There’s no real need to pitch separately to these three papers, as the staff for this national newspaper numbers around 140.  The email format for The Indy is the initial of the first name dot last name @ independent dot co dot uk — ie j.smith@independent.co.uk.

Ease: The main problem with getting published in The Indy are the small budgets they have. Freelancers will have a harder time as the newspaper fills its pages with the coverage it needs, and will not be so interested in topics that bigger publications such as The Guardian cover. That said, there are definite opportunities for freelancers to get an Indy byline if you have a unique story or angle.

Payment: The last time I was published in The Indy was this month — 4th July 2015 — in the newspaper and online. I received what they said was their standard rate, which is 15p a word. This is not a very good rate.

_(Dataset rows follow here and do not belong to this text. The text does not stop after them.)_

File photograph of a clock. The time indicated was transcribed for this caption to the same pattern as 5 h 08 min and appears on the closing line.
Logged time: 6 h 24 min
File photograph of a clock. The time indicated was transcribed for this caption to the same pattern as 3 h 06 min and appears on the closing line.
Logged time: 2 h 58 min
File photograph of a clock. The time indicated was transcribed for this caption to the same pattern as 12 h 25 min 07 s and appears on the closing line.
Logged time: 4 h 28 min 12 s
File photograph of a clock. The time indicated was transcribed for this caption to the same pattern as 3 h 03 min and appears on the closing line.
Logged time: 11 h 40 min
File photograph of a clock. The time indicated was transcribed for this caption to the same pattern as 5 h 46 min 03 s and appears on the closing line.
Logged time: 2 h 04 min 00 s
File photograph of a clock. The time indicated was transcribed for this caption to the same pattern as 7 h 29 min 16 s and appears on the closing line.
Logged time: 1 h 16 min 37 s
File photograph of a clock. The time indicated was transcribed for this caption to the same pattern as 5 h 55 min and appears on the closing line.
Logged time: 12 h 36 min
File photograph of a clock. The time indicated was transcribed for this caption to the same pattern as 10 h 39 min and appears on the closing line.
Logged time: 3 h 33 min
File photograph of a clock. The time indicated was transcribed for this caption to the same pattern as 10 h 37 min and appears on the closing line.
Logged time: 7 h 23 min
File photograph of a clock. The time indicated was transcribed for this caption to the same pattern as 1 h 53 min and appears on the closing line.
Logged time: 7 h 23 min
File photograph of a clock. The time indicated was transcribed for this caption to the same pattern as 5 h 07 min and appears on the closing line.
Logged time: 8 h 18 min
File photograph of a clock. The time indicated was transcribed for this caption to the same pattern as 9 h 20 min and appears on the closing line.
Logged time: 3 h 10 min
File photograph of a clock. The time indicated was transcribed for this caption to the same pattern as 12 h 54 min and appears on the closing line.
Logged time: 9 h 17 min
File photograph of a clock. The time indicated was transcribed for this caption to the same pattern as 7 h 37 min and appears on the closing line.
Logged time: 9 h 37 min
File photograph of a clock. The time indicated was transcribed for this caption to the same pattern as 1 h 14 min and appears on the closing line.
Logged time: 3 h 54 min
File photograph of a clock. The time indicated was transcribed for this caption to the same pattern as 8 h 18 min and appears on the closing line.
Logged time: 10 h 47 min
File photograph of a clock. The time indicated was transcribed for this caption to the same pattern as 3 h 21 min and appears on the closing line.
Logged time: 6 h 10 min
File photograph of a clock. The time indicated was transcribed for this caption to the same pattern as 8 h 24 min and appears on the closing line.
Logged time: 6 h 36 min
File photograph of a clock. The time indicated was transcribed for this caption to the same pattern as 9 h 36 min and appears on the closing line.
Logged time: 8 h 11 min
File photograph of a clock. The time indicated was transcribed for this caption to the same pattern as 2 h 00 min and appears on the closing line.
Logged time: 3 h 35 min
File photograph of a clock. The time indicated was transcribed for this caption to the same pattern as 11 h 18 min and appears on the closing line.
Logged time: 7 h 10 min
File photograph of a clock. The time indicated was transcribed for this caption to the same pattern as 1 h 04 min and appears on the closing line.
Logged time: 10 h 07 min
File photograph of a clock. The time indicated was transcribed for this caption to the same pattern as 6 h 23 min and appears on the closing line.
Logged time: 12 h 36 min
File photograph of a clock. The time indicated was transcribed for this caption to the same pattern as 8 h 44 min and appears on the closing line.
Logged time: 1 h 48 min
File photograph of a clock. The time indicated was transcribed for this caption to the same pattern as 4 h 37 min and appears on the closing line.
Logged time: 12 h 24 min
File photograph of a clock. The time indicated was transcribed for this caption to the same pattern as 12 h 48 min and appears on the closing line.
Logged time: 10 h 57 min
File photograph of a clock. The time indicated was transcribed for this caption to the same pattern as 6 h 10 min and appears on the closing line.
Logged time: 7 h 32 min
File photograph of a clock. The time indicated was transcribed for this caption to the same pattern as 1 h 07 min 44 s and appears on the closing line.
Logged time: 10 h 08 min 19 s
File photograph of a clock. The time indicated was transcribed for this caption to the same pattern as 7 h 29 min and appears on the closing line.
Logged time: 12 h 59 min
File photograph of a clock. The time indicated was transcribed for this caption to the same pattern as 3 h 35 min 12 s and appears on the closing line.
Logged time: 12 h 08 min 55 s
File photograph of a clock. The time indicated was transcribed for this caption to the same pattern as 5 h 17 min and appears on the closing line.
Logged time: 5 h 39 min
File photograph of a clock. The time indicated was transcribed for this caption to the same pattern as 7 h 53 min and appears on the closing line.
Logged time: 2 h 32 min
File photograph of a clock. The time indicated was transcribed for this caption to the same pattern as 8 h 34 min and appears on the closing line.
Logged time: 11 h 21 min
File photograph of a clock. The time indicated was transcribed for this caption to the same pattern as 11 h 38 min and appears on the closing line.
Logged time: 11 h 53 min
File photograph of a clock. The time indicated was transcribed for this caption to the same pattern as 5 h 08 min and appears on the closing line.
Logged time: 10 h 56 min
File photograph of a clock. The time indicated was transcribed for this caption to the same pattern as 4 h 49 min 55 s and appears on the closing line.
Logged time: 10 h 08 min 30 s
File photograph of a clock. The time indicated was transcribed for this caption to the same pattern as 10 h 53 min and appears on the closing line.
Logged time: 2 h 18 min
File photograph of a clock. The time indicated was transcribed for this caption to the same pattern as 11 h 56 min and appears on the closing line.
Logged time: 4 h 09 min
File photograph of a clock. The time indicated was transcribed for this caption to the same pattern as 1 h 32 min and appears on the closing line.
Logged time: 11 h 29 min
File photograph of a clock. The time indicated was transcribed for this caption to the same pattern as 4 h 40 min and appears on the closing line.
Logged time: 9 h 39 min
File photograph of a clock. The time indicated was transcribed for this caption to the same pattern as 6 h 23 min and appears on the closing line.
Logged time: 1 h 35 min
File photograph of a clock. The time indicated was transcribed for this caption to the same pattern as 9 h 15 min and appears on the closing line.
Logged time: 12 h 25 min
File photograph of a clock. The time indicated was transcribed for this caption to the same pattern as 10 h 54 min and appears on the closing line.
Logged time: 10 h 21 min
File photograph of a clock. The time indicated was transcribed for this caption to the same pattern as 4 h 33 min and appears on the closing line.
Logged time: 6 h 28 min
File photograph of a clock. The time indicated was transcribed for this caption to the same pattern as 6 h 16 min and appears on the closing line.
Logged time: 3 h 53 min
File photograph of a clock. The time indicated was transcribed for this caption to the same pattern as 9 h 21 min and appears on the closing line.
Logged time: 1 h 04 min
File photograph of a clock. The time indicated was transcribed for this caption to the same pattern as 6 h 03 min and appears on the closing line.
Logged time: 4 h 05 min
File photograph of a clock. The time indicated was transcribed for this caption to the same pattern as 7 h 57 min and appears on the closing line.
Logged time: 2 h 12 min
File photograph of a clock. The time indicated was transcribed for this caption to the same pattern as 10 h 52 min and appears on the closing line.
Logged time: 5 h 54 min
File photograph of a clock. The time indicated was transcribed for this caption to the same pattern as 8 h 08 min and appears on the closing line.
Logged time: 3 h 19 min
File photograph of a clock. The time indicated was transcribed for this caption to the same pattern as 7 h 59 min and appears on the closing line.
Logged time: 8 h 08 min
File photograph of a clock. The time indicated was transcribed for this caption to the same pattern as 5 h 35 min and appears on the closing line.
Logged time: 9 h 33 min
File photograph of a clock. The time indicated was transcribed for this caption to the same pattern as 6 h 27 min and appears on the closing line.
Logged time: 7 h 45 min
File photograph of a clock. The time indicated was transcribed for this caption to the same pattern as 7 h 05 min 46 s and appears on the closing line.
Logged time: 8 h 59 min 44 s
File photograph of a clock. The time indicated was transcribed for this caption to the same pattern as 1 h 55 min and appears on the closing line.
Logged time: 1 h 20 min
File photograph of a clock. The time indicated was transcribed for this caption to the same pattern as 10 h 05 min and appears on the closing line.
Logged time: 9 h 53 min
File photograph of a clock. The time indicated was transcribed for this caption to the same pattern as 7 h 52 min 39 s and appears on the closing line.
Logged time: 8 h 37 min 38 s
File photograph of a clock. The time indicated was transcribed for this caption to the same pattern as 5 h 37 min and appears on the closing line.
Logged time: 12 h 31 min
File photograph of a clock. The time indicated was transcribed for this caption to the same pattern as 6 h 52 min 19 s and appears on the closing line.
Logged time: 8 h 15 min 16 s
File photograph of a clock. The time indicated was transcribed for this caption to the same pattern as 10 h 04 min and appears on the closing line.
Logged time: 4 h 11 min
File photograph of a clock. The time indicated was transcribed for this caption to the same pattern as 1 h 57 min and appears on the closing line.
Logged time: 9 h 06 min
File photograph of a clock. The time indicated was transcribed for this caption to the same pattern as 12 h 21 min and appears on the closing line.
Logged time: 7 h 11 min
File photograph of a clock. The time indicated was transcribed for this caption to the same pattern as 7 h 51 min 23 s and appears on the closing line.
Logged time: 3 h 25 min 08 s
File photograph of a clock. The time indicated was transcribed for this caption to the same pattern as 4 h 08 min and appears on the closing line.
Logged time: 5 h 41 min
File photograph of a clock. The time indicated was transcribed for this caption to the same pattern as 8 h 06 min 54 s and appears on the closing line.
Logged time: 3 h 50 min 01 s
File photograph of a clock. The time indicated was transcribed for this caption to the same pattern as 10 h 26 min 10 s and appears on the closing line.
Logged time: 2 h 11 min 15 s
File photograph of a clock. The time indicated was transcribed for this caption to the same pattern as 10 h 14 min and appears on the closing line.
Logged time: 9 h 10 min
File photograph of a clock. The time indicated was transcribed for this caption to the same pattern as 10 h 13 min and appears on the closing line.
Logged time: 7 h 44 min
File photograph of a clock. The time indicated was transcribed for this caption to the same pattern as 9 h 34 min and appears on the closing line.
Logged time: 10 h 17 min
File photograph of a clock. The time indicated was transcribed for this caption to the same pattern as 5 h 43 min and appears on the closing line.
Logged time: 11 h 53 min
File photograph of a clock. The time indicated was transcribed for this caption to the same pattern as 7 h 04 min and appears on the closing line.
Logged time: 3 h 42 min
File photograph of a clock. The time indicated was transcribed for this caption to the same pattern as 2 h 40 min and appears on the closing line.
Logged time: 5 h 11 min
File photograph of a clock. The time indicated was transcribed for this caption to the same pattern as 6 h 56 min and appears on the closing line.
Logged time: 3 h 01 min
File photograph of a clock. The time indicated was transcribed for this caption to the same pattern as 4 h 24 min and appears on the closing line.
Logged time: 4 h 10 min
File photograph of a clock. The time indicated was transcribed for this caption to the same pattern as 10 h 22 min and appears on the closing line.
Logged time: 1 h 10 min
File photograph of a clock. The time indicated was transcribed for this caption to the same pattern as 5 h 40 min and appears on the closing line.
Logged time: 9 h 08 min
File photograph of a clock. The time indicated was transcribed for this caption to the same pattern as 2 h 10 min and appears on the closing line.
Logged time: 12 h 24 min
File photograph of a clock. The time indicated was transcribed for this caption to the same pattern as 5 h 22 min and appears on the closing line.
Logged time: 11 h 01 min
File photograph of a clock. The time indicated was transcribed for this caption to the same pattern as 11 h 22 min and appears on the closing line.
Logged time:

Pitchable outlets #1: The Guardian

leave a comment »

This is the first in a series examining publications and their accessibility to freelancers. If I have written for said publication then I will draw from my own experience. If I haven’t I will find other freelancers and ask them. Click on the Pitchable Outlets tag to follow this series as it continues.

Status: high / 1st tier

Reach: The Guardian is one of the most respected news organizations in the world. Its headquarters are in King’s Cross, London, and it has offices in the US and Australia as it seeks to transform itself into a “global newspaper”. It vies with The New York Times for the world’s second most popular English-language newspaper website (The Mail Online is the most popular).

Accessibility: For a freelancer, The Guardian is actually relatively accessible. Yes, you have a lot of competition, which is why some of the bylines I’ve gained have been in smaller sections such as the online-only Careers blog. I mostly write “around the sides” for The Guardian, although I plan to pitch more to the “World” section.

To reach or find an editor at The Guardian isn’t too difficult. If you pitch an idea to an editor, make sure you have the right section editor. For example, you might Google “guardian comment is free editor”. And then you’ll find some names. Twitter is your friend too. You only need the name as The Guardian follows a standard email format: firstname.lastname@theguardian.com.

Ease: I usually get a response from whichever editor I have pitched to, and they are kind and fair responses. Never expect an in-depth email about why they might not use your pitch. Editor emails tend to be on the terse side. The Guardian is a big name so there’s a lot of competition, and editors only have a limited budget for freelancers. So don’t take it personally, persevere.

Pay: The best rate I’ve received from The Guardian was actually for my first ever article for them, back in 2010. The published article was 311 words and I received £151.41, which works out to about 49p per word. This is a pretty good rate.

My most recent article for them came in May 2014. It was for the Careers Blog, so I doubt it appeared in the newspaper, just online only. The article was 649 words and I received £248.54, which works out to about 38p per word, which is still decent.